Dunn, who testified to having suffered a “storm” of racist abuse during the attack, returned to work on January 7th. The therapy helped, said Dunn, especially since he and his colleagues work on the crime scene every day.
“I can’t avoid it. So you have to learn to deal with all of this, ”said Dunn, who ran unsuccessfully to head the Capitol Police union last year.
The department says it expanded its wellness program after additional funding from Congress. Among other things, 42 officers are being trained to provide peer support, therapy dogs are visiting officers, and spiritual assistance is available. Legislators have renamed the Capitol Police wellness center for Officer Howard Liebengood, who died of suicide in the days following the attack.
However, therapy cannot always prevent the pain from boiling over in frustration.

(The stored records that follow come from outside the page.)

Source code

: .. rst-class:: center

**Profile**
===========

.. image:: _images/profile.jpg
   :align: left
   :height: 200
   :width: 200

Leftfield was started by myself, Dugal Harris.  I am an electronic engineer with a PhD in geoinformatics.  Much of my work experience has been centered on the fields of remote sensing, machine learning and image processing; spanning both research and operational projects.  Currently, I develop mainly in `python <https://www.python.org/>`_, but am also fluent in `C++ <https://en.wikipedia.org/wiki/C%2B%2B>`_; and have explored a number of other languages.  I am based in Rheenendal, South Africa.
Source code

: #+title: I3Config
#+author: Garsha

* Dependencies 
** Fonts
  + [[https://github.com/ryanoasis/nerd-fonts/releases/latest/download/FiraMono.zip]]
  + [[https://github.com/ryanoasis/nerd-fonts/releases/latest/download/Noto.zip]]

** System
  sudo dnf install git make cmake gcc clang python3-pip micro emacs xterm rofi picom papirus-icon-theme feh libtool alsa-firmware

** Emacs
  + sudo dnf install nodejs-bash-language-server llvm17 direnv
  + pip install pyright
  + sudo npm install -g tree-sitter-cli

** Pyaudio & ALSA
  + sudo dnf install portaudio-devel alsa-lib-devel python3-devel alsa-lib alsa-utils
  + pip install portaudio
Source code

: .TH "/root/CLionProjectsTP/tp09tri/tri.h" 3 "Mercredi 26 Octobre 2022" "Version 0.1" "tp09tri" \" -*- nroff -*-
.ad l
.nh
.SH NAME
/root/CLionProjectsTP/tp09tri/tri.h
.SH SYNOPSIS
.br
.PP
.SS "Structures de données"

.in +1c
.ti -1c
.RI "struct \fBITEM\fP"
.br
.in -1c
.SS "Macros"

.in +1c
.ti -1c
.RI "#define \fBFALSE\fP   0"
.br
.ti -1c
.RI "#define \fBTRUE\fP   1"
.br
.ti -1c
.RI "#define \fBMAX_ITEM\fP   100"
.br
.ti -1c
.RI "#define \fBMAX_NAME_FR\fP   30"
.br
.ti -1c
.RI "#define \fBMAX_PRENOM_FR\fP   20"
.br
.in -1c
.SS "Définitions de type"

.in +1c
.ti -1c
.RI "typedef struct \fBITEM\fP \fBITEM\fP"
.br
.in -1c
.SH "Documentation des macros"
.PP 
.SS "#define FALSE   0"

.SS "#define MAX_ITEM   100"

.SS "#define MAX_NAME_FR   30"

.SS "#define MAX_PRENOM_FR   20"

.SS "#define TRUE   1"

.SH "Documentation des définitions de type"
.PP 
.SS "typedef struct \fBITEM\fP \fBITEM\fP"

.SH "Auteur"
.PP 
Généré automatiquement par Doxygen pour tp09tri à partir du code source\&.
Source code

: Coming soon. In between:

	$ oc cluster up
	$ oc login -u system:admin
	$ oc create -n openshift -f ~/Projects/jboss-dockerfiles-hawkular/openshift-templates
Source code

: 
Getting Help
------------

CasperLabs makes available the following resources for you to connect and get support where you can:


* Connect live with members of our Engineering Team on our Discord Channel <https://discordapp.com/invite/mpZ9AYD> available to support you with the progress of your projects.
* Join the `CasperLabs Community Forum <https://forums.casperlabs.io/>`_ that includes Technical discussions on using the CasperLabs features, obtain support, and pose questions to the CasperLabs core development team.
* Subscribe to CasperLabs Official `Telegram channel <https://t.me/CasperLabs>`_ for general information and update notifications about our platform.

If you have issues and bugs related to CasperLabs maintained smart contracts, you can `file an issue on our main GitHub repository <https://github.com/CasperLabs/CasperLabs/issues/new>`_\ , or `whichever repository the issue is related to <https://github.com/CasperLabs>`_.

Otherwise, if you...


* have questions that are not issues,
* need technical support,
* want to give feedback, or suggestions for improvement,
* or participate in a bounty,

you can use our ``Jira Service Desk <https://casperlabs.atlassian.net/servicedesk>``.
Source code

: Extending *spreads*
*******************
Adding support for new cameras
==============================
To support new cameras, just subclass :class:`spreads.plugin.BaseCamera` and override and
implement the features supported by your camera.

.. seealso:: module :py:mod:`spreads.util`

“While they get 30 to 45 days,” Gonell said of some rioters’ jail sentences, “I do more than 10 months of physical therapy.”
“That can’t happen again”
The room was made up almost entirely of lawmakers, advisers, and reporters on the night the House’s elected body met on January 6 to detain former White House Chief of Staff Mark Meadows in disregard of Congress. Except for Dunn and Gonell, who were watching from the audience in street clothes.
There’s a reason they didn’t show up in uniform: the investigation is personal to them.
“You can’t go on from something until you find out what happened,” said Dunn, who hopes to attend every public meeting of the insurgency committee.
The decisions of Dunn, Fanone, Gonell and Hodges to testify before the Democrat-led panel bound them to his work and opened them to conservative criticism of partisanship. But for them it is part of their job to keep in touch with the investigation – no matter the risks, no matter how many allies of the former president they are downplaying – as well as responding to the attack.
“The most important fight is to tell everyone what happened. Because that’s how we prevent it from happening again, ”said Hodges.